-- RECORD EXCERPTS follows --

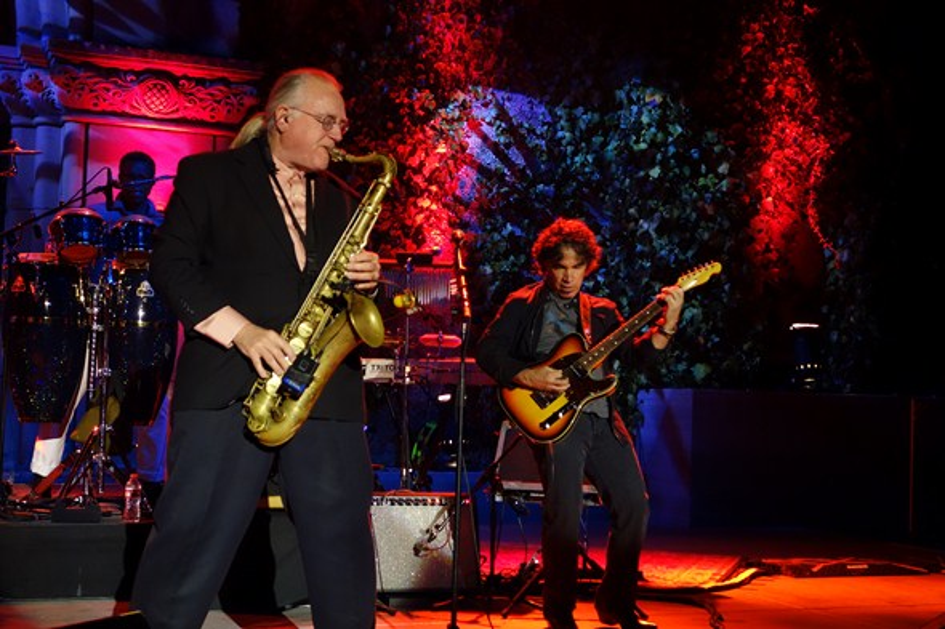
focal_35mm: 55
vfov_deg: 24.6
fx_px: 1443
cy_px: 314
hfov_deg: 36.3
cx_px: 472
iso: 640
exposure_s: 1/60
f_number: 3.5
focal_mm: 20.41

-- RECORD EXCERPTS concluded --
-- RECORD EXCERPTS follows --

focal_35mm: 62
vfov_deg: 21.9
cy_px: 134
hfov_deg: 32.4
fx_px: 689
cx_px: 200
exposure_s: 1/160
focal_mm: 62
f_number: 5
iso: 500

-- RECORD EXCERPTS concluded --
-- RECORD EXCERPTS follows --

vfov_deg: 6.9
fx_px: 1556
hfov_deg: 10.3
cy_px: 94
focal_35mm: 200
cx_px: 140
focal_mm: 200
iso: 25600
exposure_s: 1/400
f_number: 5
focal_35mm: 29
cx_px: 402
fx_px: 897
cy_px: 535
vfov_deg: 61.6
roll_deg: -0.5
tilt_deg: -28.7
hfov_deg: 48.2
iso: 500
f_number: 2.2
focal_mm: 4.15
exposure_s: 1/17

-- RECORD EXCERPTS concluded --

» JOB
Set down exactly the lines of the data above, beginning with the line that has "focal_35mm: 55" and ending with the line that has "focal_mm: 20.41", and no others.

» RESPONSE FOR THIS EXERCISE
focal_35mm: 55
vfov_deg: 24.6
fx_px: 1443
cy_px: 314
hfov_deg: 36.3
cx_px: 472
iso: 640
exposure_s: 1/60
f_number: 3.5
focal_mm: 20.41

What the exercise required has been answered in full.